La reciente inmovilización del 3% de los depósitos bancarios mediante la Reserva Monetaria Restringida (Resolución 131/2026) —que retira de golpe cerca de Bs 3.500 millones del mercado— es la prueba de que el gobierno ha optado por el ilusionismo para tratar de disimular la crisis, ante la constatación de que no puede y tampoco quiere aplicar soluciones estructurales.
No puede, porque la única solución de fondo —bajar el gasto del Estado, recortar empresas públicas que pierden plata y ordenar el presupuesto— es políticamente muy difícil de hacer. No quiere, porque es mucho más fácil tocar la plata de la gente que tocar sus propios gastos.
El diagnóstico de la enfermedad es claro: un déficit fiscal crónico financiado con emisión monetaria sin respaldo y en lugar de aplicar un verdadero ajuste al gasto público, reducir la burocracia ineficiente y otorgar garantías reales al sector privado para que vuelva a producir divisas, las autoridades prefieren recurrir a la pirotecnia financiera. Secar la plaza por decreto es la admisión tácita de un descalabro previo.
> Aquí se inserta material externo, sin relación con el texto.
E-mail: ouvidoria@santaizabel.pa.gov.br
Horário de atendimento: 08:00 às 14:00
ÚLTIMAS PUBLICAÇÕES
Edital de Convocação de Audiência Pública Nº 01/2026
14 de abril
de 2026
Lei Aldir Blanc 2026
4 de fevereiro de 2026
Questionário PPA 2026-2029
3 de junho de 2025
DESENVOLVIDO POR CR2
En vez de dejar de imprimir dinero y poner en orden las cuentas del Estado, el Banco Central hace lo contrario a lo que hizo antes: recoge de golpe los bolivianos que él mismo repartió, congelando el dinero de los bancos sin pagarles ni un peso de interés.
El que paga el costo de este placebo no es el Estado. Es la gente y las empresas. Los bancos, con menos plata disponible, van a prestar menos y más caro. Las empresas van a tener menos dinero para invertir o para comprar insumos, las fábricas y comercios van a vender menos porque la gente va a tener menos plata en el bolsillo. El ciudadano común —el comerciante de la esquina, el que quiere sacar un crédito para su casa o su negocio— se va a encontrar con una economía más apretada, con menos trabajo y menos oportunidades. Si la inflación baja un poco, no será porque hay más productos o más producción, sino porque la gente simplemente no tendrá con qué comprar.
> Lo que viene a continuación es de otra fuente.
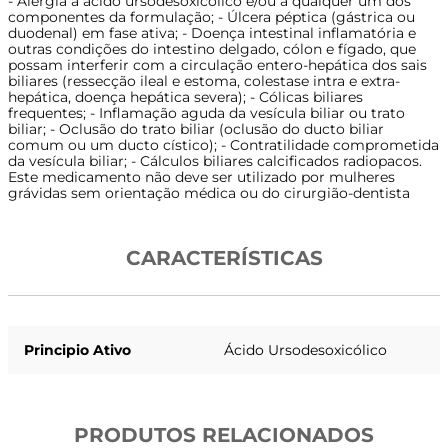
- Alergia a ácido ursodesoxicólico e/ou a qualquer um dos
componentes da formulação; - Úlcera péptica (gástrica ou
duodenal) em fase ativa; - Doença intestinal inflamatória e
outras condições do intestino delgado, cólon e fígado, que
possam interferir com a circulação entero-hepática dos sais
biliares (ressecção ileal e estoma, colestase intra e extra-
hepática, doença hepática severa); - Cólicas biliares
frequentes; - Inflamação aguda da vesícula biliar ou trato
biliar; - Oclusão do trato biliar (oclusão do ducto biliar
comum ou um ducto cístico); - Contratilidade comprometida
da vesícula biliar; - Cálculos biliares calcificados radiopacos.
Este medicamento não deve ser utilizado por mulheres
grávidas sem orientação médica ou do cirurgião-dentista
CARACTERÍSTICAS
Principio Ativo
Ácido Ursodesoxicólico
PRODUTOS RELACIONADOS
La economía no perdona las verdades a medias. Ante una crisis que sofoca la vida cotidiana de las familias bolivianas, la respuesta del gobierno es un mero ejercicio de contención de daños. Frente a la incapacidad técnica, la inoperancia institucional y la absoluta falta de voluntad política, la estrategia se reduce a disimular, anestesiar y esterilizar la economía.
La medida no es más que un torniquete que frena por un momento la sangría del dólar, cortándole el aire al sector productivo. Es un parche que depende de que lleguen créditos de afuera, que no arregla nada de fondo. Solo pospone el problema.
Además, esta política demuestra una asimetría moral inaceptable. Se le exige una austeridad forzada al emprendedor, al comerciante, al industrial y a las familias, mientras la estructura del gasto estatal se mantiene intacta. Se posterga la corrección fiscal esperando que la salvación llegue mediante créditos o desembolsos externos, perpetuando la dependencia y la incertidumbre.
Bolivia necesita un gobierno con el valor de ordenar sus gastos, dejar de imprimir dinero sin respaldo y darle al sector privado la libertad de producir y generar dólares de verdad. Mientras eso no pase, seguiremos dopando al paciente para que no sienta el dolor, mientras la enfermedad sigue avanzando por dentro.